While we agree with plaintiff that PIE need not bring the instant action in its own name, we do not believe that rule 2002(d) is relevant to the issue presently before the court.
Plaintiff alleges in his complaint that defendant breached the terms of an employment contract by failing to provide medical malpractice coverage for his work in the emergency room. Defendant asserts that plaintiff had agreed to purchase his own malpractice insurance. Defendant seeks to discover evidence as to whether such insurance was pur*655chased by plaintiff as a means of establishing that plaintiff was aware of his contractual obligations.
The issue in the instant case is remarkably similar to that involved in Beechwoods Flying Service Inc. v. Al Hamilton Contracting Corp., 504 Pa. 618, 476 A.2d 350 (1984), and we believe that we are bound by its holding. Where evidence of insurance is relevant to the issues in the case it will not be barred merely because it might be prejudicial. Id.
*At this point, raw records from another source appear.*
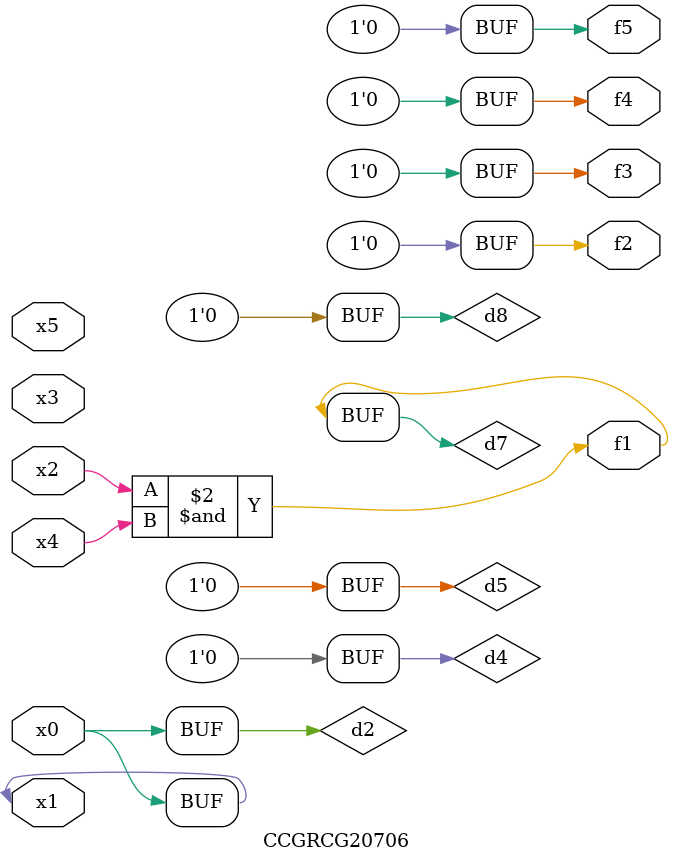
<source format=v>
module CCGRCG20706(
	input x0, x1, x2, x3, x4, x5,
	output f1, f2, f3, f4, f5
);

	wire d1, d2, d3, d4, d5, d6, d7, d8, d9;

	nand (d1, x1);
	buf (d2, x0, x1);
	nand (d3, x2, x4);
	and (d4, d1, d2);
	and (d5, d1, d2);
	nand (d6, d1, d3);
	not (d7, d3);
	xor (d8, d5);
	nor (d9, d5, d6);
	assign f1 = d7;
	assign f2 = d8;
	assign f3 = d8;
	assign f4 = d8;
	assign f5 = d8;
endmodule

</source>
In this case, as in Beechwoods, any evidence tending to show that plaintiff purchased malpractice insurance covering his work in the emergency room is relevant to defendant’s defense of this matter.
Accordingly, we enter the following
ORDER OF COURT
And now, March 26, 1990, it is hereby ordered that plaintiff’s motion for protective order is denied and dismissed and plaintiff shall, within 20 days of the date of this order, fully answer defendant’s first set of document production requests and first set of interrogatories addressed to plaintiff, John L. Flanigan Jr., M.D.